+++ Text section +++

In mid-1942 Prime Minister Winston Churchill rose to address the House of Commons. The Second World War was in its third year and the British Army was in full retreat in North Africa. The German Afrika Corps was forty miles from Alexandria and eighty from Cairo. Prime Minister Churchill was debating a vote of no confidence in his leadership. He was being accused of allowing the Axis forces of Germany and Japan to conquer and enslave the remaining free world.

Churchill did not use fighting a World War as an excuse for not preparing for and engaging in open debate on his decision making. On the contrary, 'What a remarkable example it has been of the unbridled freedom of our Parliamentary institutions in time of war,' he said.

 

The boss can't be expected to know everything that's going on. How can he be responsible for something that was done two or three levels below him?

 

'The question of whether Tobruk could be held or not is difficult and disputable. It is one of those questions which are more easy to decide after the event than before it...But those who are responsible for carrying on the war have no such easy options open. They have to decide beforehand. The decision to hold Tobruk and the dispositions made for that purpose were taken by General Auchinleck, but I should like to say that we, the War Cabinet and our professional advisers, thoroughly agreed with General Auchinleck beforehand, and, although in tactical matters the Commander-in-Chief in any war theatre is supreme and his decision is final, we consider that, if he was wrong, we were wrong too, and I am very ready on behalf of His Majesty's Government to take my full share of responsibility.'

 

Why can't someone just make a decision? Everything takes so long. There is so much bureaucracy. Ask anyone what needs to be done and they will tell you. The boss is useless.

+++ Dataset content +++

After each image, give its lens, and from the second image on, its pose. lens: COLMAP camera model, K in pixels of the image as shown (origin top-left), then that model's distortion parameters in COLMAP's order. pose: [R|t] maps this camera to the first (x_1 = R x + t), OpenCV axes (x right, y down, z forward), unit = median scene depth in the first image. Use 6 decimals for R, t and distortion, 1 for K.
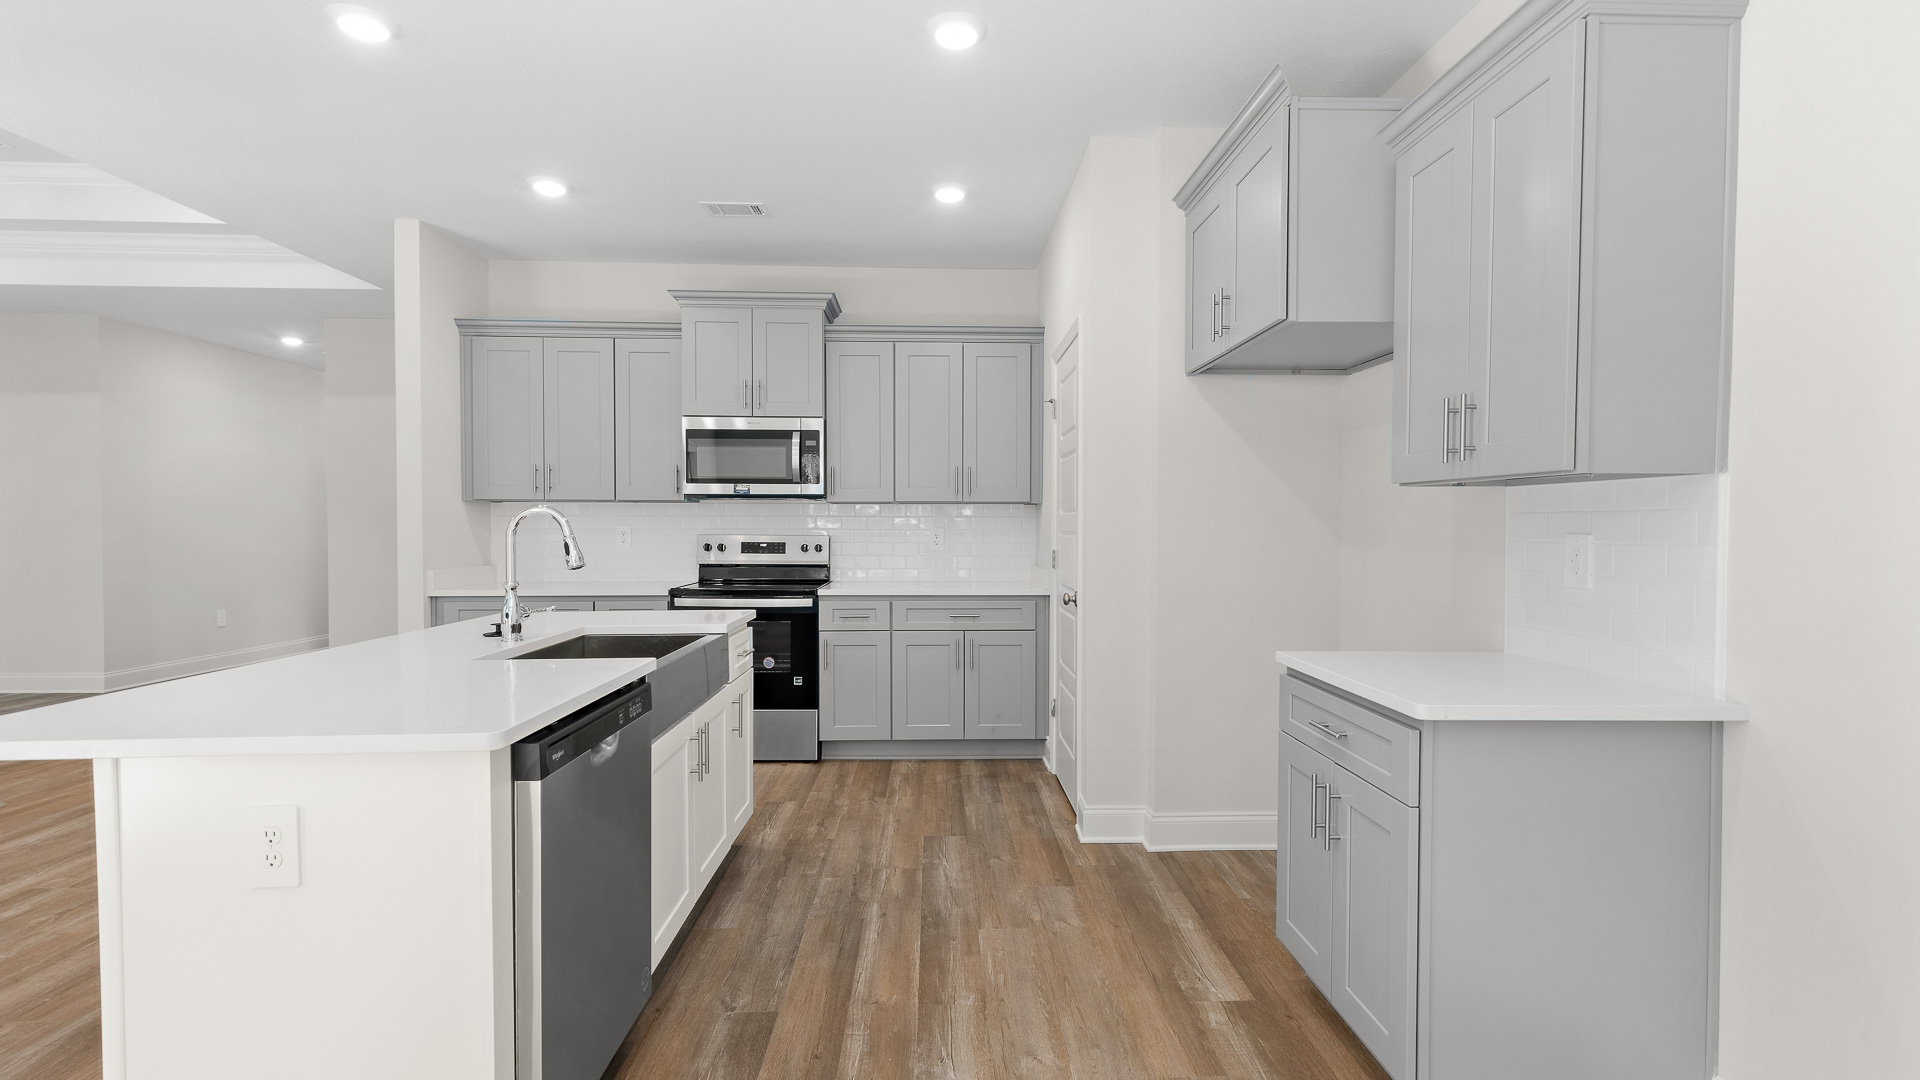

+++

_Work to complete:_
1) In the passage about Churchill's 1942 no-confidence debate, how far was the German Afrika Corps from Cairo?
2) Reproduce the passage about Churchill's 1942 no-confidence debate from "In mid-1942 Prime" to "levels below him?".
3) Carry on the passage about Churchill's 1942 no-confidence debate from where it stops.

_Responses by item number:_
1) Eighty miles.

2)
In mid-1942 Prime Minister Winston Churchill rose to address the House of Commons. The Second World War was in its third year and the British Army was in full retreat in North Africa. The German Afrika Corps was forty miles from Alexandria and eighty from Cairo. Prime Minister Churchill was debating a vote of no confidence in his leadership. He was being accused of allowing the Axis forces of Germany and Japan to conquer and enslave the remaining free world.

Churchill did not use fighting a World War as an excuse for not preparing for and engaging in open debate on his decision making. On the contrary, 'What a remarkable example it has been of the unbridled freedom of our Parliamentary institutions in time of war,' he said.

 

The boss can't be expected to know everything that's going on. How can he be responsible for something that was done two or three levels below him?

3)
'Complaint has been made that the newspapers have been full of information of a very rosy character. Several Hon. Members have referred to that in the Debate, and that the Government have declared themselves less fully informed than newspapers...The war correspondents have nothing to do except to collect information, write their despatches and get them through the censor. On the other hand, the generals who are conducting the battle have other preoccupations. They have to fight the enemy.'

 

The boss wants to be briefed. He wants to have everything run past him. He wants to approve every decision. He wants papers. He wants meetings. He wants pre-meeting meetings. He wants updates. He wants to step in if necessary.

 

'Although we have always asked that they should keep us informed as much as possible, our policy has been not to worry them but to leave them alone to do their job. Now and then I send messages of encouragement and sometimes a query or a suggestion, but it is absolutely impossible to fight battles from Westminster or Whitehall. The less one interferes the better, and certainly I do not want generals in close battle, and these desert battles are close, prolonged and often peculiarly indeterminate, to burden themselves by writing full stories on matters upon which, in the nature of things, the home Government is not called upon to give any decision...Therefore, the Government are more accurately, but less speedily, less fully and less colourfully informed than the newspapers.'

 

The boss likes people who work late. Who show how much they care by the number of furrows in their brow.

 

'Some people assume too readily that, because a Government keeps cool and has steady nerves under reverses, its members do not feel the public misfortunes as keenly as do independent critics. On the contrary, I doubt whether anyone feels greater sorrow or pain than those who are responsible for the general conduct of our affairs.'

 

The boss wants to know why the plan went wrong.

 

 'Sir, I do not know what actually happened in the fighting of that day. I am only concerned to give the facts to the House, and it is for the House to decide whether these facts result from the faulty central direction of the war, for which of course I take responsibility, or whether they resulted from the terrible hazards and unforeseeable accidents of battle.'

 

The boss wants to scrutinise every decision. He won't approve anything until he's absolutely certain that it is perfect.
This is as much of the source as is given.